Music makes us socially mobile

Scottish nationalists seem out to destroy a precious musical heritage built up over many generations

James MacMillan

For some reason I fell in love with music as a little boy in Cumnock, Ayrshire, in the late 1960s. There wasn’t a lot of money around — a lot of people were genuinely poor. My grandfather was a coal miner, but he loved music — he played euphonium in colliery bands and sang in his church choir. He got me my first cornet and took me to band practices in nearby Dalmellington. This was the beginning of a magical life in music for me. It’s a familiar path for many working-class Scottish kids who got the opportunity of free music lessons and involvement in school orchestras, bands and choirs back then in the Sixties and Seventies, when our teachers knew how to nurture our talents and enthusiasms into lifelong vocations and careers.

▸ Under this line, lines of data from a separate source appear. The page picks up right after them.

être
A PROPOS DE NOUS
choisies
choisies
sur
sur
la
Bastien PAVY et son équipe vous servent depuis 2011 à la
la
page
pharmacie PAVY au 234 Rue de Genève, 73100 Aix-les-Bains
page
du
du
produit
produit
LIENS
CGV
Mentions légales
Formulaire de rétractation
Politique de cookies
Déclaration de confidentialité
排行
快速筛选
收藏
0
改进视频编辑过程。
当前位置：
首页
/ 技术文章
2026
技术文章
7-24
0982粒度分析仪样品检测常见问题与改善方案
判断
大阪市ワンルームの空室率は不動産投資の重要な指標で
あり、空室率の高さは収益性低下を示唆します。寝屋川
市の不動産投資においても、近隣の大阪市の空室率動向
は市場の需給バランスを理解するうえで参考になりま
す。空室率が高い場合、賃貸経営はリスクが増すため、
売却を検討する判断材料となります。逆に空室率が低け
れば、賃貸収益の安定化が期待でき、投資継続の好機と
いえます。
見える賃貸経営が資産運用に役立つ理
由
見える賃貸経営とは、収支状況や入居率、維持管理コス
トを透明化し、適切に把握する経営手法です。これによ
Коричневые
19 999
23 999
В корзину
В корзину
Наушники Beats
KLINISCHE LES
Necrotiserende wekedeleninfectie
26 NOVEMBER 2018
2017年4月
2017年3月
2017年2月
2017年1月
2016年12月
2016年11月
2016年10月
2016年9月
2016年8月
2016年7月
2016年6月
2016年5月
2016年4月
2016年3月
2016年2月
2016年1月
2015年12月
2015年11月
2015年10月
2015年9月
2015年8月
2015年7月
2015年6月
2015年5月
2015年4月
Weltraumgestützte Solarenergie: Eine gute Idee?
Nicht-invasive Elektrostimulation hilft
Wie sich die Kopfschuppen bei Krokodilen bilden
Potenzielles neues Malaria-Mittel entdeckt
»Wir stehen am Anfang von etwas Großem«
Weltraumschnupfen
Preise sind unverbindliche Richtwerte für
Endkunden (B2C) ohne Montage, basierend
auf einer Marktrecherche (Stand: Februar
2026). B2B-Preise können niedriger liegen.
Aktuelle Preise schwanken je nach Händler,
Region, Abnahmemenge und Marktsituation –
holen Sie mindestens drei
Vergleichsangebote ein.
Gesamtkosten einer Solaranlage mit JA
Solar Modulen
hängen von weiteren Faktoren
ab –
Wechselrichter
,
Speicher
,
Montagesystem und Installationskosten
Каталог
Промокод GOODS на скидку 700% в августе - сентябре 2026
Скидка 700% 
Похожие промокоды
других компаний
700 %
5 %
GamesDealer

This is now under threat in Scotland with the creep, creep of additional fees for hard-pressed parents, as music education budgets are being slashed by councils around the country. The effect of this is to discourage youngsters from less well-off homes from entering the world of music.  Nowadays, British orchestras are much more populated by musicians from affluent backgrounds (many of them privately educated) compared to even a generation ago, when sons of miners made up the brass sections of the great orchestras of the land.

Some left-wing politicians believe that complex, discursive music like classical and jazz isn’t what ordinary working-class kids should be doing. If someone had told me and my parents this back in the day, we would have laughed in their faces. I remember Cumnock as a very musical place, where ordinary men and women from humble homes would make music together in choirs, amateur operatic groups, bands and orchestras. Recently I established the Cumnock Tryst festival to bring the world’s great musicians, like Nicola Benedetti, to play in East Ayrshire and to encourage local people, young and old, to get involved in music-making. (This year’s Cumnock Tryst will be held from October 4-7.)

This music-making at an early age can transform lives — it certainly changed mine. Cuts to instrumental tuition in Scottish schools amount to cultural and social vandalism and that’s why I’m involved in the campaign to fight against them. Scotland must not be allowed to become an international laughing stock because of our education system, and I don’t think the Scottish government would want to see that either. But eyes have been taken off balls — we need to keep pressure on local and national authorities, not just to save our music education but to build it into something we can all take pride in.
What needs to be said is that a discursive music, which is complicated and requires focus and concentrated skill (like learning to play an instrument or singing), can take a lifetime’s commitment for listeners and performers, as well as composers, of course. But it is a lifetime that is full of rewards, artistically, emotionally, socially and intellectually.

Active engagement with music brings benefits throughout people’s lives. Even very young children’s perceptual development is enhanced by musical engagement, affecting language development, improving literacy and rhythmic co-ordination, while fine motor coordination is improved by learning to play an instrument.

Participation in music also seems to improve spatial reasoning, one aspect of general intelligence which is related to some of the skills required in mathematics. While general attainment is clearly affected by literacy and numeracy skills, involvement in music appears to improve self-esteem, self-efficacy and aspiration — all important factors in improving young people’s commitment to studying and perseverance in other subjects.

Why would politicians wish to see poorer children miss out on such a vital ingredient of their education? It’s as if their sanctimonious mantras about inclusion, access and diversity get thrown straight out of the window as soon as they are asked to do something about it. They are all talk.

 A large number of those children, especially from low-income families, receive free instrumental tuition. During a period when Scotland’s government has increased spending on education and culture it seems perverse to cut back on such an important subject for the development of the whole child, and which can narrow the attainment gap, as instrumental music education.

Great Scottish musicians are the evidence for the effectiveness of Scotland’s music education, and they include many who may not have succeeded without an effective music tuition service, open to all regardless of ability to pay. John Wallace, trumpeter and former Principal of the Royal Conservatoire of Scotland, says: “I came from the wrong side of the tracks to the other side because of music. Music is incredibly beneficial to social mobility.” It would be a severely retrograde step to deny the young people of today the opportunities of fulfilling the potential that their parents and grandparents once enjoyed.